The trouble that has arisen in the movement is the conflation of the the pastoral gifting with the other four giftings. The "pastor" has become the catch-all term for the entire ministry.
Many of the instructions Paul gave to Timothy and Titus were not instructions telling those men how to be good pastors. Timothy and Titus were not pastors. They were apostles. They appointed bishops and elders (i.e. pastors) according to the qualifications Paul gave them.
But what we've done is, we've read the badly called "pastoral epistles" and have assumed that the local pastor or pastors of an assembly are supposed to be doing the very things Paul told Timothy and Titus to do. This isn't so. Those instructions are for Apostles.

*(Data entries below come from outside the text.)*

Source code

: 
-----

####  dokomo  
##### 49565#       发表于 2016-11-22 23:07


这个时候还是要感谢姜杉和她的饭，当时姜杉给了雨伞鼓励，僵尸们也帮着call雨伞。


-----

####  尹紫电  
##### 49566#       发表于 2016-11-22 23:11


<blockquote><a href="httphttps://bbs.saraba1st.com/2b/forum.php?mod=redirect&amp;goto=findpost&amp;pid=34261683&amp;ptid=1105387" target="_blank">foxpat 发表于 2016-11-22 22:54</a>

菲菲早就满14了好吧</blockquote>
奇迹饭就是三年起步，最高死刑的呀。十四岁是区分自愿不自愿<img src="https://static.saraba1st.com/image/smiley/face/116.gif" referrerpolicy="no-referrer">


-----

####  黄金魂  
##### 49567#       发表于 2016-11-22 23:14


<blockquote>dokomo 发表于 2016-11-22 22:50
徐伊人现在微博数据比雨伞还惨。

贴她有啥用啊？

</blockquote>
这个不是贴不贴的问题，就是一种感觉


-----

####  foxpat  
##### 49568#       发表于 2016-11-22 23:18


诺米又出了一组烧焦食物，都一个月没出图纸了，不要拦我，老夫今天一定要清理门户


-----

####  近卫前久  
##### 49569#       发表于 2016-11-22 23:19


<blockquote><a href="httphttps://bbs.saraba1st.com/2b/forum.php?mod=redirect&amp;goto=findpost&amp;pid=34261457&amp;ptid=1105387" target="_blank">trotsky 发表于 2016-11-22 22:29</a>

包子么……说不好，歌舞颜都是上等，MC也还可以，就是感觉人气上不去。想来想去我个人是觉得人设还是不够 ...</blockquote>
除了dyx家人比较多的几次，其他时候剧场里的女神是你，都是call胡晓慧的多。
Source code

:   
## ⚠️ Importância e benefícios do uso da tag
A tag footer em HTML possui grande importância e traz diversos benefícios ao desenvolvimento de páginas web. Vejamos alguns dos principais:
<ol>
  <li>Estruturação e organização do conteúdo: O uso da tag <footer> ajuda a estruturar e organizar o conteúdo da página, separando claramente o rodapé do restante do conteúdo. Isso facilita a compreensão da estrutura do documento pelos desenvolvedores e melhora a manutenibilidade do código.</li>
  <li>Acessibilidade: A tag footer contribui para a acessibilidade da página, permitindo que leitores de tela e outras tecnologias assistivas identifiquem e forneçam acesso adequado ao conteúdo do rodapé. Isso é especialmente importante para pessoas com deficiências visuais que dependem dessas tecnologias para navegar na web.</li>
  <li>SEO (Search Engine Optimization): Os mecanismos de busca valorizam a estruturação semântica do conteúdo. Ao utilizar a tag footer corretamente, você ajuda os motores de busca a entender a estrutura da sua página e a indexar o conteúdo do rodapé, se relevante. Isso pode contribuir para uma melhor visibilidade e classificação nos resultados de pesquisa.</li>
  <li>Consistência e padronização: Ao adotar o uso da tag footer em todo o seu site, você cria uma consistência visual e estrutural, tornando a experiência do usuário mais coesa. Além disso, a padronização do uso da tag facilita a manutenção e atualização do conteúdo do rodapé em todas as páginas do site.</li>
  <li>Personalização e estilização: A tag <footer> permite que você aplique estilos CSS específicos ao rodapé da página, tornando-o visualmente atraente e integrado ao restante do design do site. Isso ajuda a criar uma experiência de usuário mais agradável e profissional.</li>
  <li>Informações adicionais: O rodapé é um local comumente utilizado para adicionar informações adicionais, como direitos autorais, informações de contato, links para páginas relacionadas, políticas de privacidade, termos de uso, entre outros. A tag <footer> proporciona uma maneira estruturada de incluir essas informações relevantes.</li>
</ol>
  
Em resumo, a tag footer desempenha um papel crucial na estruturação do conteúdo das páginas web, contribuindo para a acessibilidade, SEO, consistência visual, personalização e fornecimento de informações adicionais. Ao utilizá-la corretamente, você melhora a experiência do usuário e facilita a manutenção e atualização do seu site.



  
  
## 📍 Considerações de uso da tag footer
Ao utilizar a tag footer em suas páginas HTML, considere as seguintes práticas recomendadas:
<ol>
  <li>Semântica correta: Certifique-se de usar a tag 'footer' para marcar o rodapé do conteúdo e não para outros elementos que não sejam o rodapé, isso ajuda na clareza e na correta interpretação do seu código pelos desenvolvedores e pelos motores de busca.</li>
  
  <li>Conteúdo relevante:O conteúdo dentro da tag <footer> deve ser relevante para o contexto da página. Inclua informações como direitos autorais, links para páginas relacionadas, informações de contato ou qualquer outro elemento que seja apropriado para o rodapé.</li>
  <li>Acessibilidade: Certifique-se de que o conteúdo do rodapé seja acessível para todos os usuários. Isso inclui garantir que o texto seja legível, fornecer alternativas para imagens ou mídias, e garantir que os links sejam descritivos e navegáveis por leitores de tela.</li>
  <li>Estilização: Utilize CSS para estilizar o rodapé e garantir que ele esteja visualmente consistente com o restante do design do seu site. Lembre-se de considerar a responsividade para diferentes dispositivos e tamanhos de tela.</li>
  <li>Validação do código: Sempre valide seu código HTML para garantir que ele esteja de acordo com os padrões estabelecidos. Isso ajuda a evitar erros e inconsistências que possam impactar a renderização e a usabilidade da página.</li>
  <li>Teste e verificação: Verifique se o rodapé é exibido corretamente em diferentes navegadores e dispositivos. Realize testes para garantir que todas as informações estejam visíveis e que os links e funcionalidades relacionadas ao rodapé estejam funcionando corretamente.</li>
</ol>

There are many men in the movement with real invitations from the Lord to be Apostle or Prophets or Evangelists, and they keep trying to be "pastors" because they and much of the movement with them, don't know how to separate the gifts into their respective categories.
But, because of the conflation, much confusion has arisen, and now, sadly, many people, without realizing it, read
Ephesians 2:20 to read like this:
20. And are built upon the foundation of the [pastors] and [district officials]...
I think it meet to say that those posting here that seem, in the minds of some, to be anti-pastor are not really anti-pastor. Rather, we want to keep the proper New Testament perspective. We want to see the foundation restored. Power, or authority, for lack of a better word, doesn't belong to the pastor, it belongs to Apostles and Prophets.
1 Corinthians 12:28,
28. And God hath set some in the church,
first apostles, secondarily prophets, thirdly teachers, after that miracles, then gifts of healings, helps, governments, diversities of tongues.
Governments, or pilotage, is second to last on this list. And yet, the Apostolic Church gives great precedent to speaking in tongues and to governments. The system is backwards.
But there are those of us, having seen it, are trying by the grace of God to right the ship, before it's too late.